Recorded information:
* * * *
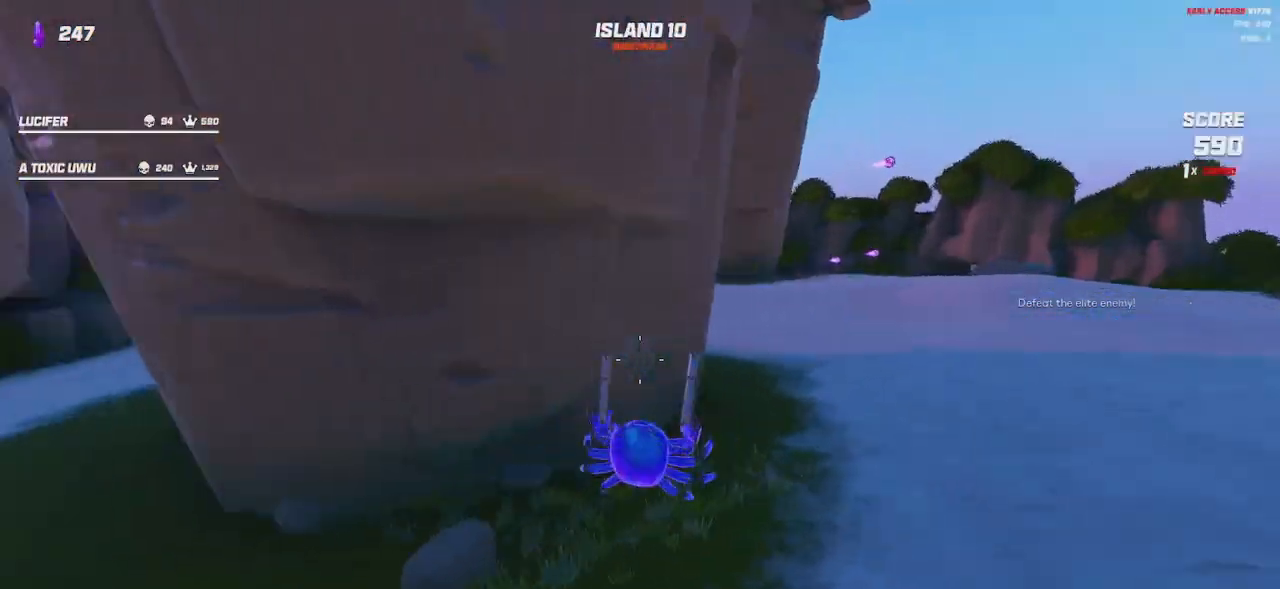
{"keys": ["d"], "mouse": [], "events": [[67, "space", "up"], [134, "shift", "up"], [200, "w", "up"]]}
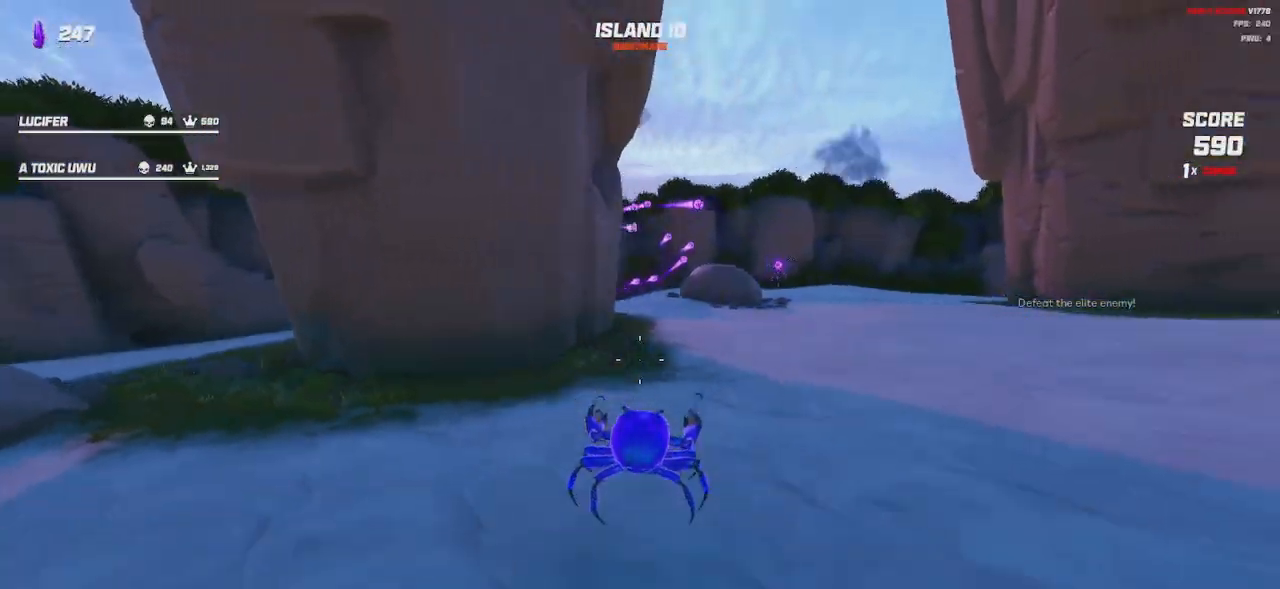
{"keys": ["d", "space"], "mouse": [], "events": [[100, "space", "down"], [167, "space", "up"], [450, "space", "down"]]}
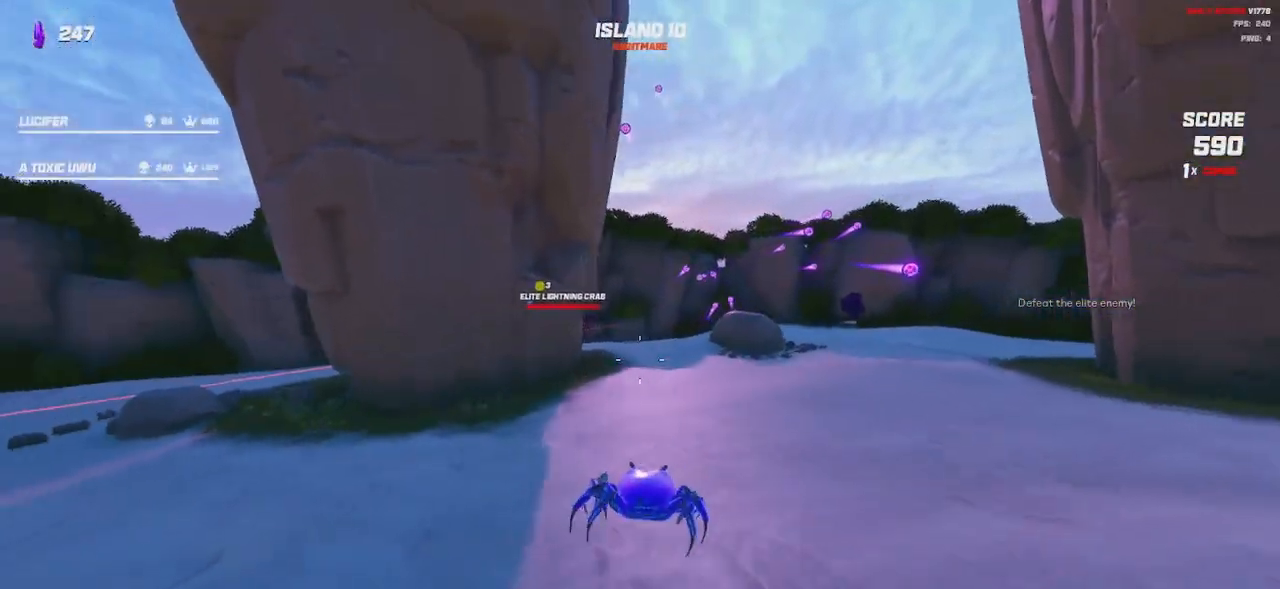
{"keys": ["d"], "mouse": ["left", "right"], "events": [[34, "space", "up"], [267, "mouse_left", "down"], [267, "mouse_right", "down"]]}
* * * *
Work instruction: Give the listing above again in its entirety and exactly; do not include the pictures.

Output below:
{"keys": ["d"], "mouse": [], "events": [[67, "space", "up"], [134, "shift", "up"], [200, "w", "up"]]}
{"keys": ["d", "space"], "mouse": [], "events": [[100, "space", "down"], [167, "space", "up"], [450, "space", "down"]]}
{"keys": ["d"], "mouse": ["left", "right"], "events": [[34, "space", "up"], [267, "mouse_left", "down"], [267, "mouse_right", "down"]]}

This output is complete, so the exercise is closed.